4.2 Mean Average Best Overlap (MABO)

Mean average best overlap, is the mean ABO over all classes. We have evaluated our proposal on PASCAL VOC 2007 test set and compare with selective search and edge box proposal generation methods (Tables 2 and 3).

Table 2 Mean average best overlap on VOC dataset
Table 3 Average best overlap for 20 classes of VOC on top 1500 proposals

5 Conclusions and Future Work

In summary, our efficient, new hybrid method for generating object proposals uses selective search proposal and scores them according to edges present in the proposed regions. This method results in adequate detection rates for object detection task – compared to object detection solely utilizing selective search – and significantly decreases the false-positive rate. Throughout this paper, we demonstrate that our purposed hybrid method matches the accuracy of selective search, with only 25% the number of proposal after ranking said proposals.
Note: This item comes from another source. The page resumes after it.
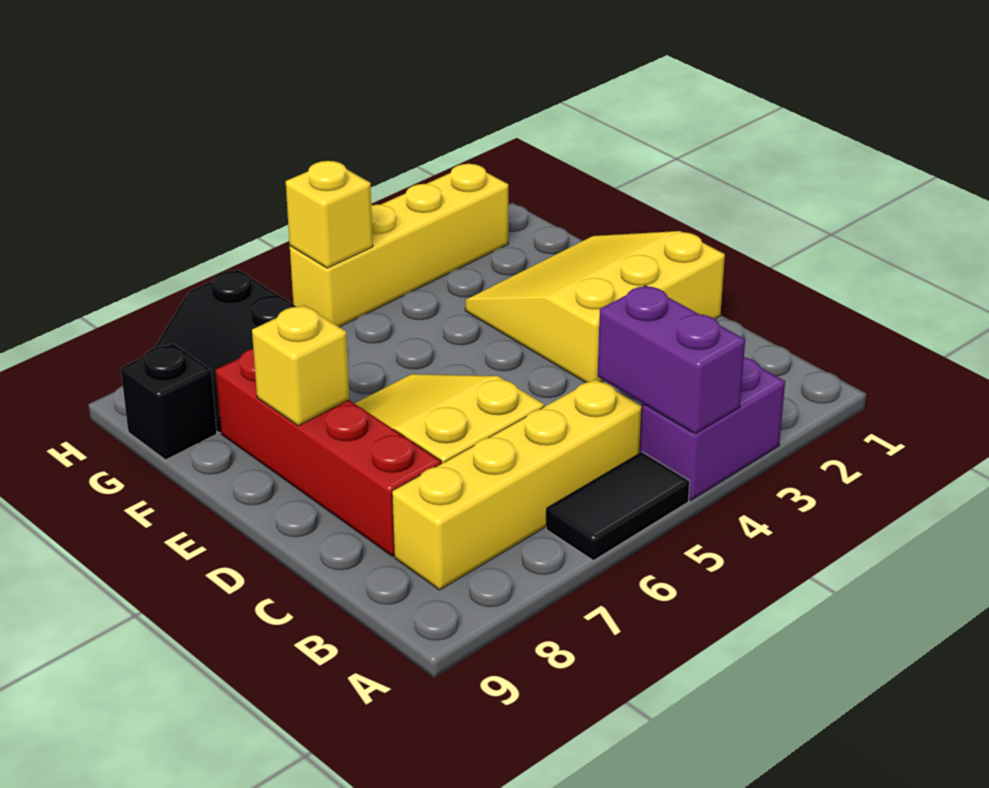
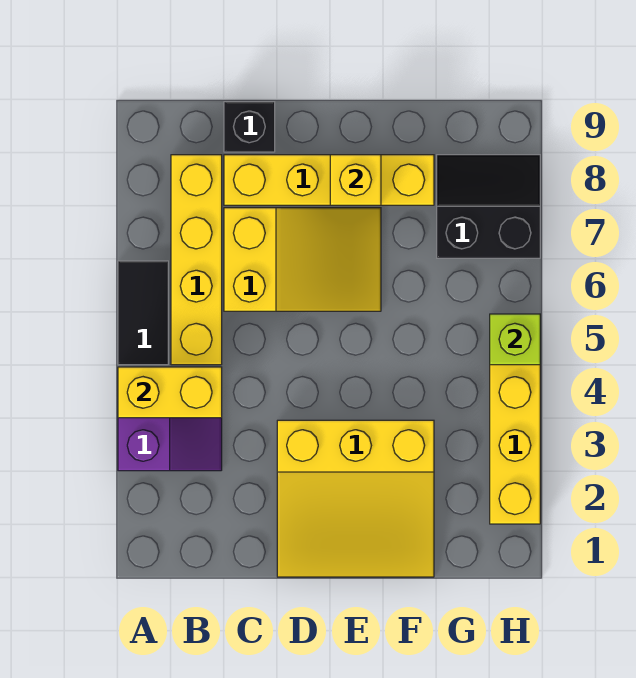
purple 1x2 brick [598,285,745,434] -> yellow 1x2 brick [118,367,222,418]
red 1x4 brick [216,349,441,556] -> yellow 1x4 brick [224,155,434,205]
yellow 3x3 slope [465,231,725,382] -> yellow 3x3 slope turned to [277,420,434,577]
black 1x1 brick [121,344,217,460] -> black 1x1 brick moved to [224,102,275,152]
yellow 1x1 brick [286,161,373,268] -> lime 1x1 brick [490,314,540,365]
Our method results in high-quality class-independent object locations, with mean average best overlap of 0.833 at 1500 locations.

In the future, the score function can be further optimized by penalizing the portion of edge groups that overlap the region boundary, instead of subtracting strength of edges present in edge group. The edge box generates redundant object proposals in each scale; therefore, by reducing redundant object proposals, edge box performance can also be further improved. Furthermore, we can use a strong post-classification, deep convolutional features and strong appearance models for object detection with reduced object proposals.